Each Time Ever They Hated My Face

Oddly enough, I have some enemies, of sorts, here in Japan. I am apparently hated by three or four people I’ve never shared more than a few words with. Usually, such hate occurs soon after I’ve begun speaking and people suddenly invent friends, even in empty rooms, or feign death.  But not in these cases. (Well, maybe in one case.)

My first enemy is a man I’ve seen four times since we moved to Kawagoe. He’s clean and well fed but always seems to be just short of cash in the train station and wonders if people could help–a common con around the world, by the way. The first time I met him, he grabbed me and started a story of woe and pain and I told him to go away. Two years later, in the same station, he grabbed me from behind again and asked for money. I chased him away again. Two years after that (yes, I really do see him every two years) he grabbed me and as soon as I turned around he recognized me and ran away. Then, just this year, we ran into him in a different station, this time inside the gate. I chased him away from a group of foreigners and told them how he and I were good friends, sort of. (She Who Must Be Obeyed saw him this time, which actually makes me feel as if he may actually exist in the world and not just in my head.)

The second guy is an asshole I’ve run into twice on the train. He’s rail thin, about my age and always wears aviator sunglasses a couple sizes too large for his head. If I sit near him he starts this angry, anti-foreigner whisper that I pretty much have learned to ignore. I haven’t seen him for a few years.

The most interesting case is a man I see almost every work day.
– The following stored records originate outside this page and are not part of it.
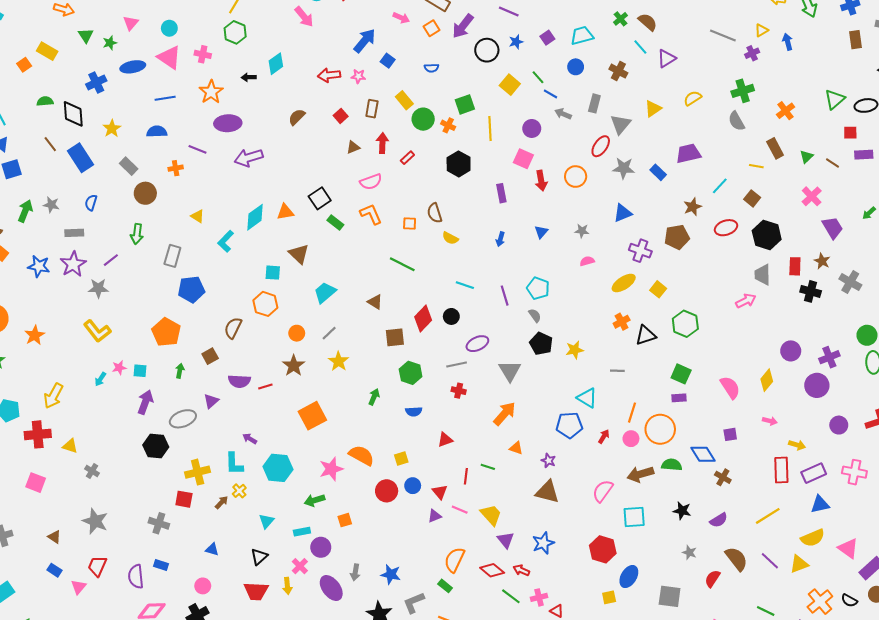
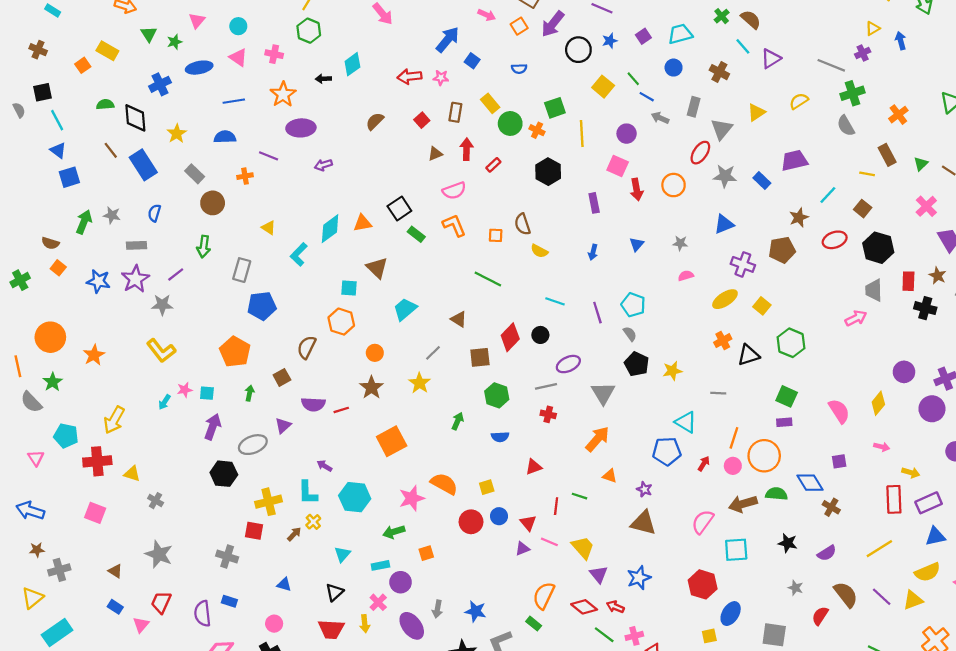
gray line: (723, 36) -> (831, 65), moved
pink triangle: (169, 57) -> (238, 57), size x0.7
purple arrow: (249, 158) -> (323, 165), size x0.6
gray line: (329, 333) -> (433, 353), moved

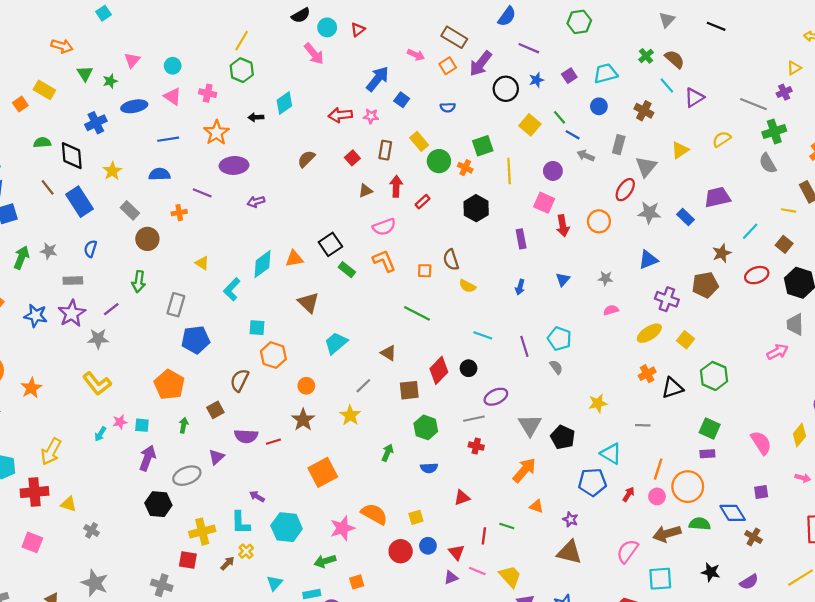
cyan square: (349, 288) -> (257, 328), moved
black pentagon: (637, 364) -> (563, 437), moved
He’s heading away from the station about the time I’m heading toward it. Everyone’s suffered that awkward moment where you see someone approaching and you know that eventually you will have to acknowledge their existence, usually with a grunted “w’sup?” or “howzigon?” and a nod. I nodded at him, especially when it became clear we would meet regularly. He apparently got tired of seeing my face, though, and started crossing the street to get away from me as we drew close. (In his defense, I do not know how bad I smell, so he may have good reason to flee.) He’s so desperate to get away that a couple of times he’s nearly been hit by approaching cars as he stepped into the street.

The funny part about this one is I used to pass a woman on the same road who started doing the same thing. She also almost got hit by cars a couple times.

I, of course, helped the situation by laughing at them and shaking my head.